> **Instruction**: Copy every line of the data below character for character, keeping each field name and value unchanged.

(Extracted records)
▬▬▬▬▬▬

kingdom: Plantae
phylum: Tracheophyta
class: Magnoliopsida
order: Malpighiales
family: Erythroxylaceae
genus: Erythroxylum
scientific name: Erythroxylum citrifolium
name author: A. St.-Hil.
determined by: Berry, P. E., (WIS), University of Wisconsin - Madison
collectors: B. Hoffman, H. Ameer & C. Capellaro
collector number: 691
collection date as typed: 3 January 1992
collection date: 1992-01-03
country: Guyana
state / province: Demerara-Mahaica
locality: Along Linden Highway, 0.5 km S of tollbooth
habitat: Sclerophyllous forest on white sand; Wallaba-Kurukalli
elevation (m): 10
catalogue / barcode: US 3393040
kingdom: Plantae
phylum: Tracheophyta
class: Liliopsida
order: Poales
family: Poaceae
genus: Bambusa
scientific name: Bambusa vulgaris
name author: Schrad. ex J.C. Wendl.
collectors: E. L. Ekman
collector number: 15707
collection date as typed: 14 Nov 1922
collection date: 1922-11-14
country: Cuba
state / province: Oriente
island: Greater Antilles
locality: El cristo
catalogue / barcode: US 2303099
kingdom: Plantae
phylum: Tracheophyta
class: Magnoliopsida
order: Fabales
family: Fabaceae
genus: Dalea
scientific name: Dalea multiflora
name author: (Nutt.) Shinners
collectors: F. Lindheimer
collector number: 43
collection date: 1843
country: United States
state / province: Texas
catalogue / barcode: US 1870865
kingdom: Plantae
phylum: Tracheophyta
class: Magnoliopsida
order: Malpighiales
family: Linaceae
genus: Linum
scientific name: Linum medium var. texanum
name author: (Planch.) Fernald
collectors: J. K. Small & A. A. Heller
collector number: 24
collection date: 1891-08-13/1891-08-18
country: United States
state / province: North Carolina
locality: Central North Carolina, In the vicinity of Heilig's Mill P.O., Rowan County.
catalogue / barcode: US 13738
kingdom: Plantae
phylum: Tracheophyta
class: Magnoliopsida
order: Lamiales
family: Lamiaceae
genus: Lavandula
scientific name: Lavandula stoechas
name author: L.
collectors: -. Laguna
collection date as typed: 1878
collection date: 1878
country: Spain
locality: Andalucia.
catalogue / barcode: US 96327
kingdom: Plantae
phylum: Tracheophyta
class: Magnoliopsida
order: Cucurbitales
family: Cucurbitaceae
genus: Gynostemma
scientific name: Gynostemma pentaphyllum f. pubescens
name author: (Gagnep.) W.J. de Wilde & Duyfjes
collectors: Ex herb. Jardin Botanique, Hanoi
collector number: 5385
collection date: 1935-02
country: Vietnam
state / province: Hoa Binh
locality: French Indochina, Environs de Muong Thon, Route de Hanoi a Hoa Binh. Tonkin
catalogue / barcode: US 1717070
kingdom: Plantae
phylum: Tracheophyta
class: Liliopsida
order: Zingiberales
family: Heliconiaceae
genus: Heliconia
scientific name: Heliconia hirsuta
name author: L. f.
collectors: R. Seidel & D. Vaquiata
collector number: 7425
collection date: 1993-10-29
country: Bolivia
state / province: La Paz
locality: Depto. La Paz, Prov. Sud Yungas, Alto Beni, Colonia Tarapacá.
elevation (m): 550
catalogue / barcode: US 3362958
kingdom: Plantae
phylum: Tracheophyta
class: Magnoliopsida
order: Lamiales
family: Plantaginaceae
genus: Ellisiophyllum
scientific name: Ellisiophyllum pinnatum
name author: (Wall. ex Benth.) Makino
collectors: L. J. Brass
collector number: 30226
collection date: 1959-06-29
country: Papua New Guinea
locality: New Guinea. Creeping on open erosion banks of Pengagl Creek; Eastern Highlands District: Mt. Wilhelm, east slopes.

▬▬▬▬▬▬

> **Task output**:
kingdom: Plantae
phylum: Tracheophyta
class: Magnoliopsida
order: Malpighiales
family: Erythroxylaceae
genus: Erythroxylum
scientific name: Erythroxylum citrifolium
name author: A. St.-Hil.
determined by: Berry, P. E., (WIS), University of Wisconsin - Madison
collectors: B. Hoffman, H. Ameer & C. Capellaro
collector number: 691
collection date as typed: 3 January 1992
collection date: 1992-01-03
country: Guyana
state / province: Demerara-Mahaica
locality: Along Linden Highway, 0.5 km S of tollbooth
habitat: Sclerophyllous forest on white sand; Wallaba-Kurukalli
elevation (m): 10
catalogue / barcode: US 3393040
kingdom: Plantae
phylum: Tracheophyta
class: Liliopsida
order: Poales
family: Poaceae
genus: Bambusa
scientific name: Bambusa vulgaris
name author: Schrad. ex J.C. Wendl.
collectors: E. L. Ekman
collector number: 15707
collection date as typed: 14 Nov 1922
collection date: 1922-11-14
country: Cuba
state / province: Oriente
island: Greater Antilles
locality: El cristo
catalogue / barcode: US 2303099
kingdom: Plantae
phylum: Tracheophyta
class: Magnoliopsida
order: Fabales
family: Fabaceae
genus: Dalea
scientific name: Dalea multiflora
name author: (Nutt.) Shinners
collectors: F. Lindheimer
collector number: 43
collection date: 1843
country: United States
state / province: Texas
catalogue / barcode: US 1870865
kingdom: Plantae
phylum: Tracheophyta
class: Magnoliopsida
order: Malpighiales
family: Linaceae
genus: Linum
scientific name: Linum medium var. texanum
name author: (Planch.) Fernald
collectors: J. K. Small & A. A. Heller
collector number: 24
collection date: 1891-08-13/1891-08-18
country: United States
state / province: North Carolina
locality: Central North Carolina, In the vicinity of Heilig's Mill P.O., Rowan County.
catalogue / barcode: US 13738
kingdom: Plantae
phylum: Tracheophyta
class: Magnoliopsida
order: Lamiales
family: Lamiaceae
genus: Lavandula
scientific name: Lavandula stoechas
name author: L.
collectors: -. Laguna
collection date as typed: 1878
collection date: 1878
country: Spain
locality: Andalucia.
catalogue / barcode: US 96327
kingdom: Plantae
phylum: Tracheophyta
class: Magnoliopsida
order: Cucurbitales
family: Cucurbitaceae
genus: Gynostemma
scientific name: Gynostemma pentaphyllum f. pubescens
name author: (Gagnep.) W.J. de Wilde & Duyfjes
collectors: Ex herb. Jardin Botanique, Hanoi
collector number: 5385
collection date: 1935-02
country: Vietnam
state / province: Hoa Binh
locality: French Indochina, Environs de Muong Thon, Route de Hanoi a Hoa Binh. Tonkin
catalogue / barcode: US 1717070
kingdom: Plantae
phylum: Tracheophyta
class: Liliopsida
order: Zingiberales
family: Heliconiaceae
genus: Heliconia
scientific name: Heliconia hirsuta
name author: L. f.
collectors: R. Seidel & D. Vaquiata
collector number: 7425
collection date: 1993-10-29
country: Bolivia
state / province: La Paz
locality: Depto. La Paz, Prov. Sud Yungas, Alto Beni, Colonia Tarapacá.
elevation (m): 550
catalogue / barcode: US 3362958
kingdom: Plantae
phylum: Tracheophyta
class: Magnoliopsida
order: Lamiales
family: Plantaginaceae
genus: Ellisiophyllum
scientific name: Ellisiophyllum pinnatum
name author: (Wall. ex Benth.) Makino
collectors: L. J. Brass
collector number: 30226
collection date: 1959-06-29
country: Papua New Guinea
locality: New Guinea. Creeping on open erosion banks of Pengagl Creek; Eastern Highlands District: Mt. Wilhelm, east slopes.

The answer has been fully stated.